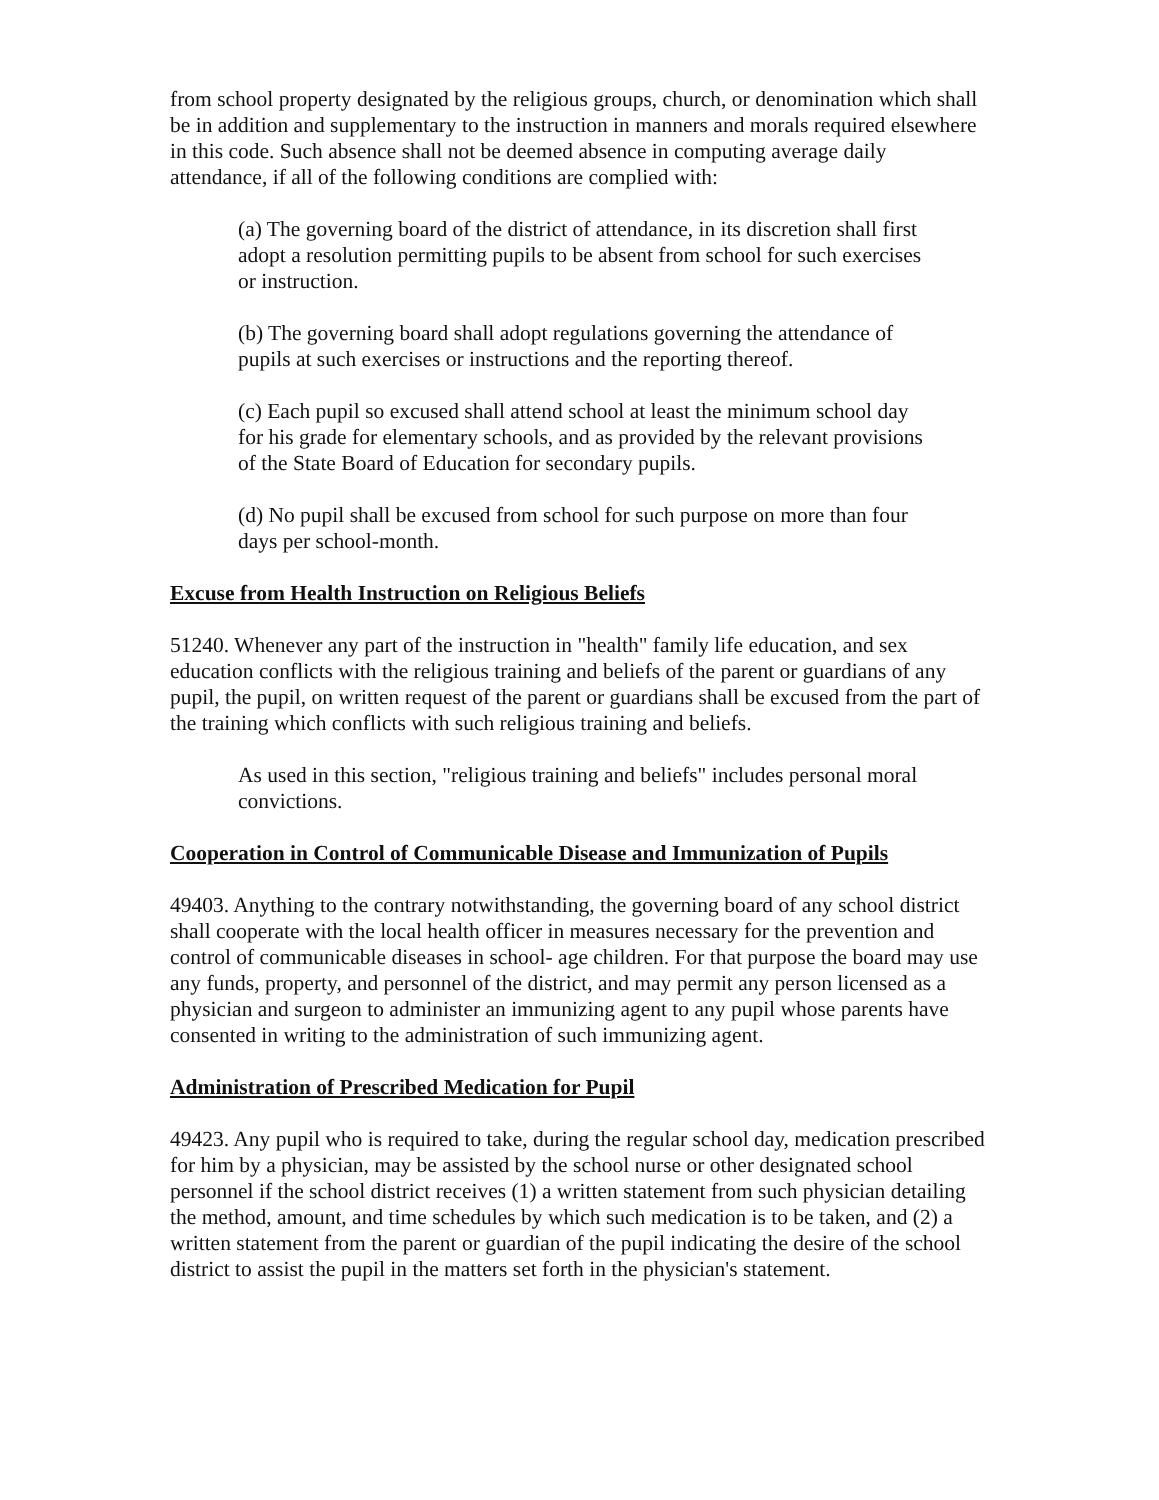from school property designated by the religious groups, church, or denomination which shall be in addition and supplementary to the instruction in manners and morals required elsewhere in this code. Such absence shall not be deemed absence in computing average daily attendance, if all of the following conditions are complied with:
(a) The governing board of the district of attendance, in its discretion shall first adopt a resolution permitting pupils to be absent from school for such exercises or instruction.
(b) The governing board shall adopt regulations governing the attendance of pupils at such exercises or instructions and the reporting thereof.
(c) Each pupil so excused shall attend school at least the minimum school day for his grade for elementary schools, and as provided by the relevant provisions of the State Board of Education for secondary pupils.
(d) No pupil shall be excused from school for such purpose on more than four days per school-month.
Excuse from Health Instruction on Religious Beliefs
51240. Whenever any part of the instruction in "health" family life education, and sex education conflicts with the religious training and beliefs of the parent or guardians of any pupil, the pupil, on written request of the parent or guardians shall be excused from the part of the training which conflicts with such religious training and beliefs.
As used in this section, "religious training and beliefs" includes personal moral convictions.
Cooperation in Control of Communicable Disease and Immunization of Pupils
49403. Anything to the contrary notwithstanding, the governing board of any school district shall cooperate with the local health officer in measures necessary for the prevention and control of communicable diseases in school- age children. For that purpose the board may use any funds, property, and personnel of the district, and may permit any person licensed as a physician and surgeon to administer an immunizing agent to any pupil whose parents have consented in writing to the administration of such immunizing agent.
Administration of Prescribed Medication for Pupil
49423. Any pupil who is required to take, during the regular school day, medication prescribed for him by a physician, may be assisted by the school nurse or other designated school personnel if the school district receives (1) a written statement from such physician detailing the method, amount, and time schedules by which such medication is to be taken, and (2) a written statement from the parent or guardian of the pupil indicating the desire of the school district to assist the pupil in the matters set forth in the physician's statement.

# # # #

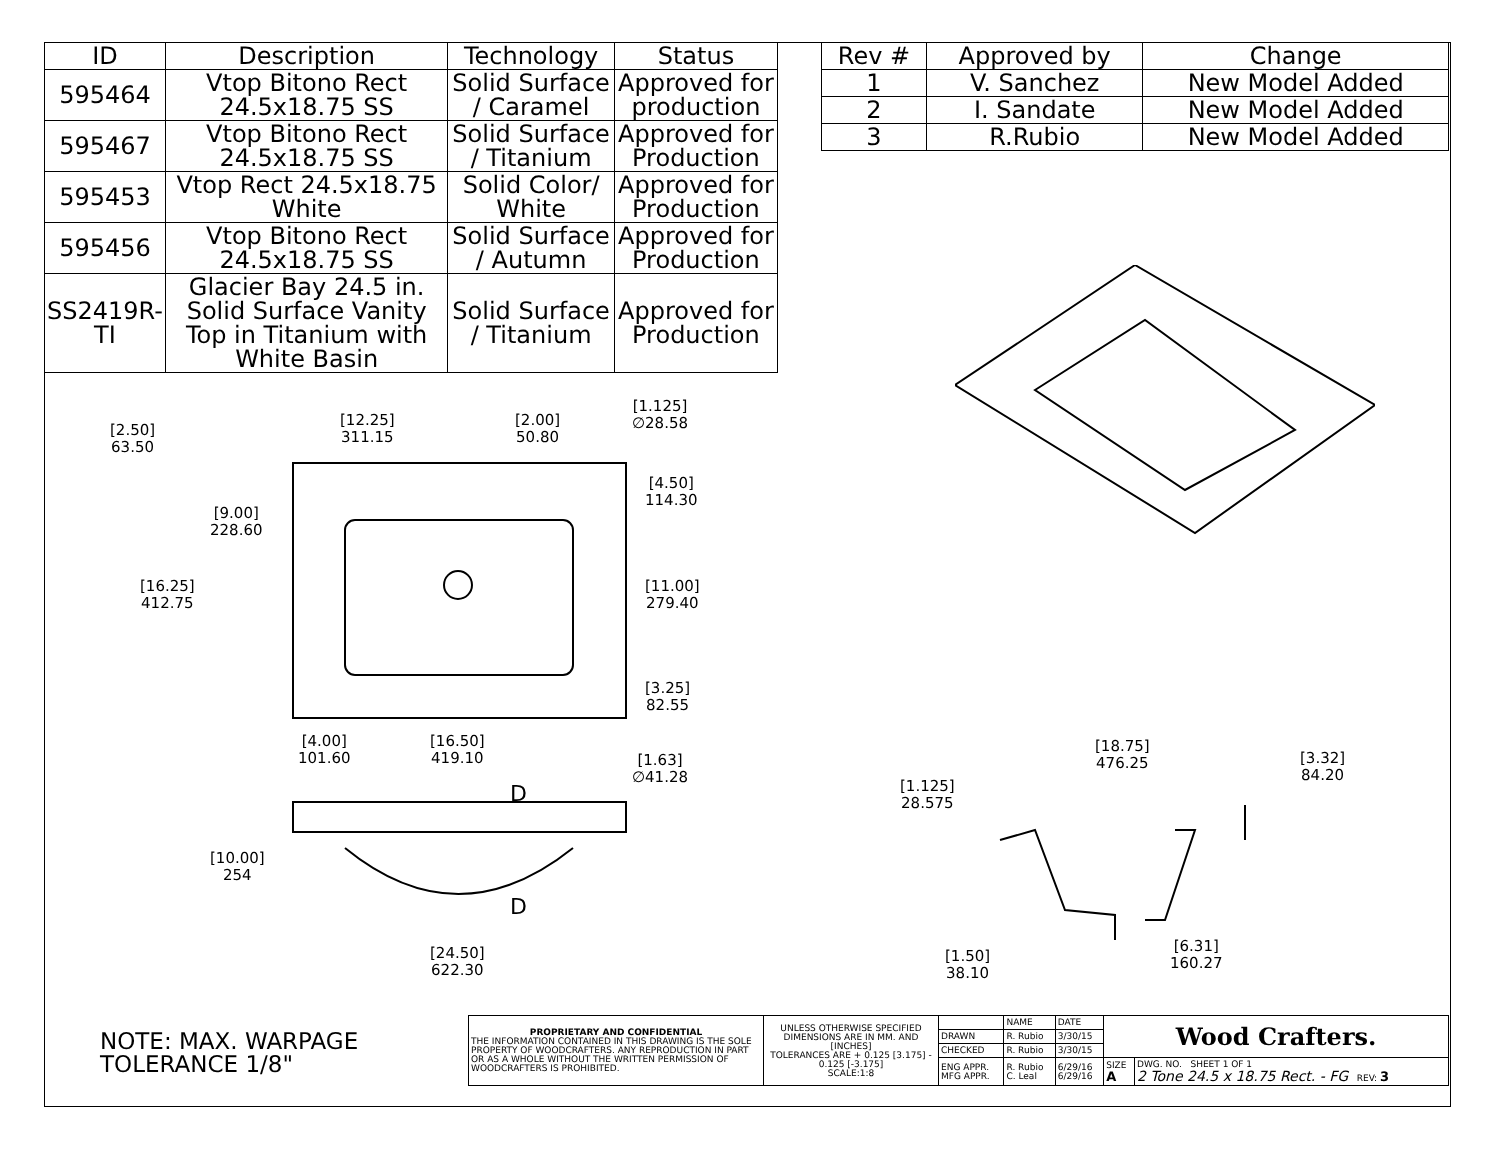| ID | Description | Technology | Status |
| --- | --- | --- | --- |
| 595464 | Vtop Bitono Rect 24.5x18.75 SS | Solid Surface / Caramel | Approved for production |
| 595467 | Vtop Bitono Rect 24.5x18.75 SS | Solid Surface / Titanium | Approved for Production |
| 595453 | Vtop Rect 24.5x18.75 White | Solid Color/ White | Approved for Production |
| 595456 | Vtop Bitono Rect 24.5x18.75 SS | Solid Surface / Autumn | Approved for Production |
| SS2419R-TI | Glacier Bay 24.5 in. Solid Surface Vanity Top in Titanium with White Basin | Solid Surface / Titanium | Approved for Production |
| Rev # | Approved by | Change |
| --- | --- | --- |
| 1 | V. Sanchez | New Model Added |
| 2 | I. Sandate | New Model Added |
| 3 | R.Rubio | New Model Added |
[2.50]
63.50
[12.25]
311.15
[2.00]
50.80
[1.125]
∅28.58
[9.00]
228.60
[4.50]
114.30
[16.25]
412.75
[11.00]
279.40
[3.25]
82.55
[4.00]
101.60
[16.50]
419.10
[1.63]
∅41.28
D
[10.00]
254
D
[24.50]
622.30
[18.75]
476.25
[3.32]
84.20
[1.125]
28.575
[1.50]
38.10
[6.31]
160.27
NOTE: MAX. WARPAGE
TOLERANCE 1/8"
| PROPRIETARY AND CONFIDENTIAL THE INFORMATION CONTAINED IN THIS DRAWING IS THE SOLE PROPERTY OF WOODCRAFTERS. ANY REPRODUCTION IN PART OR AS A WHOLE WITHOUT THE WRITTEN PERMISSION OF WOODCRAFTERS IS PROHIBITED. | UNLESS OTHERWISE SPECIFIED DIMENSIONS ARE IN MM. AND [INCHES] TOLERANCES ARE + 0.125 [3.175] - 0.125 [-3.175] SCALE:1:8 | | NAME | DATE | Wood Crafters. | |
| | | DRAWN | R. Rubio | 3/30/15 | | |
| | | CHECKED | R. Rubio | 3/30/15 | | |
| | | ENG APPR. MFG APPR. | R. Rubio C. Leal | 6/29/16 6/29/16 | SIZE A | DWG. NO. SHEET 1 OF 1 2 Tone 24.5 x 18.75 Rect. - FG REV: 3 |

# # # #

REQUIREMENT →
Scan the listing above for the line that has "As used in this", then copy exactly from that line through the line that has "Cooperation in Control".

RESPONSE →
As used in this section, "religious training and beliefs" includes personal moral convictions.
Cooperation in Control of Communicable Disease and Immunization of Pupils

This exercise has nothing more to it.